(Beginning of Given data)

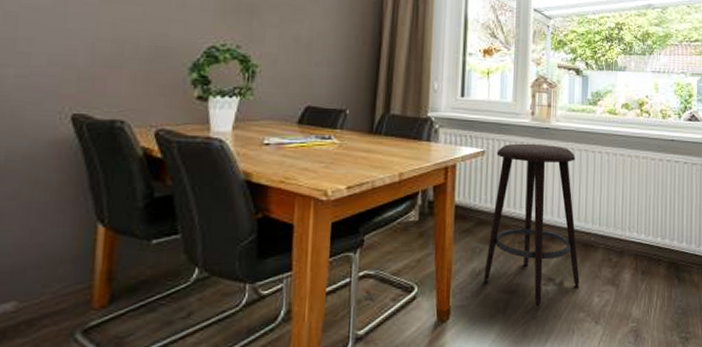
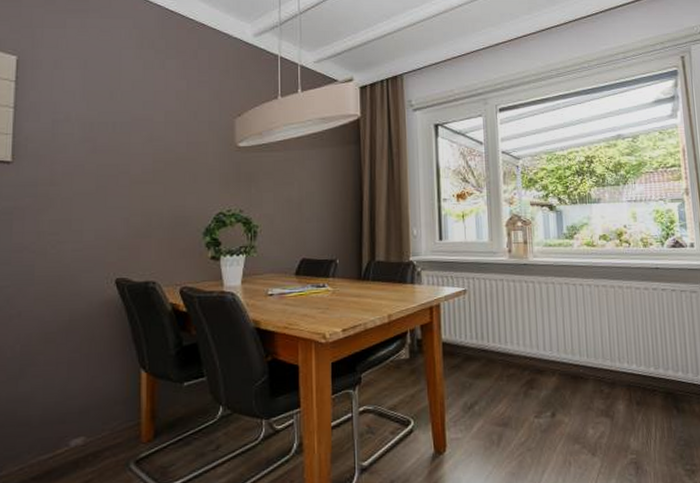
stool: present [483,143,580,307] -> none [475,280,572,439]

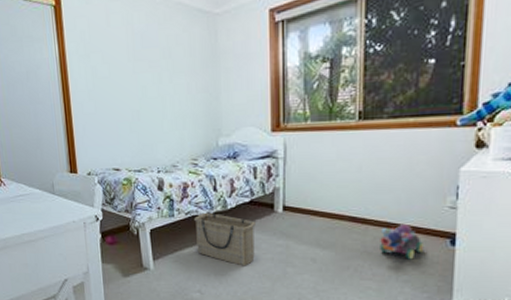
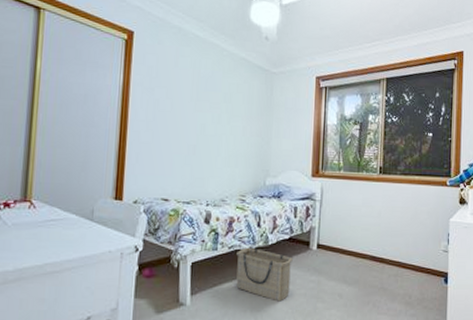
toy cannon: present [380,223,425,260] -> none [393,263,426,296]

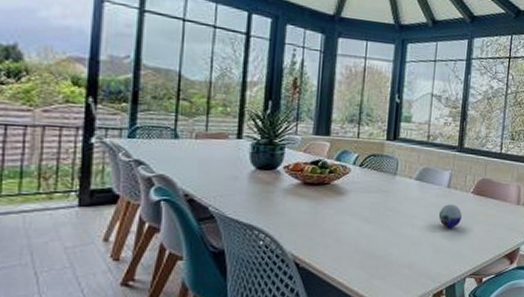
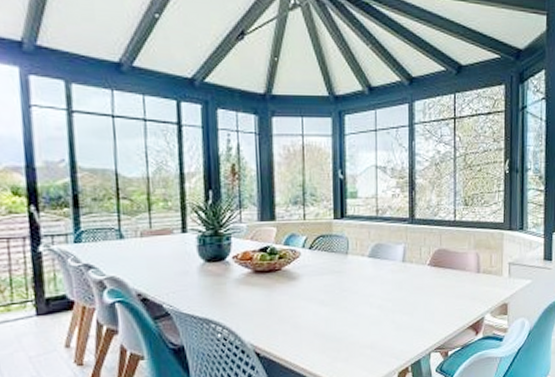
decorative orb: present [439,204,462,228] -> none [397,279,420,303]

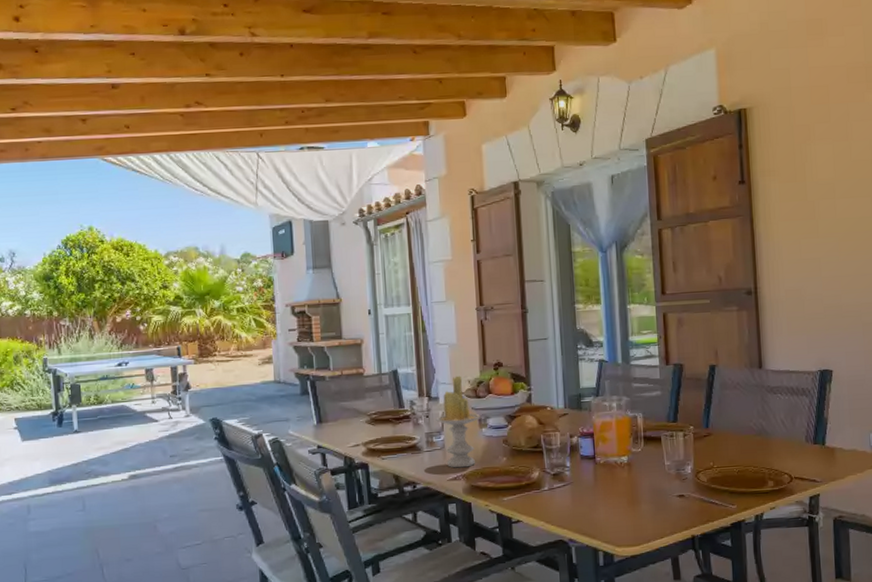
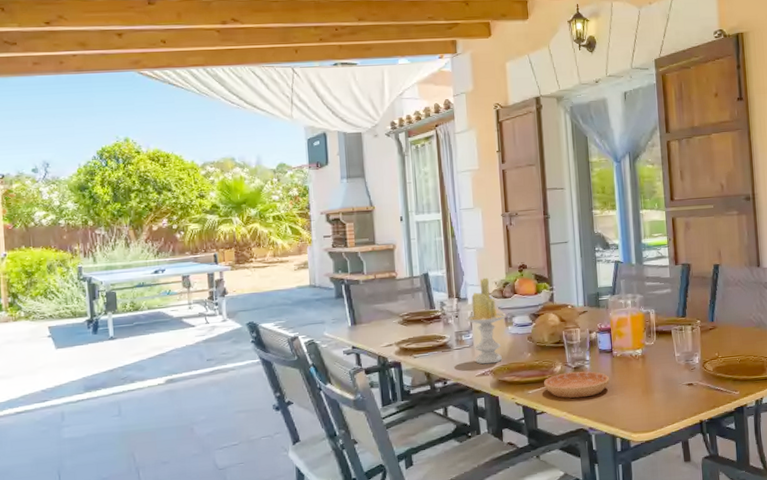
saucer: none [520,478,592,508] -> present [544,371,609,399]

(End of Given data)

▶ _Task directions_: Your reply should consist solely of the lines from the one containing "toy cannon: present" through the last line of the material, reproduced exactly and without pictures.

▶ _Solution_:
toy cannon: present [380,223,425,260] -> none [393,263,426,296]

decorative orb: present [439,204,462,228] -> none [397,279,420,303]

saucer: none [520,478,592,508] -> present [544,371,609,399]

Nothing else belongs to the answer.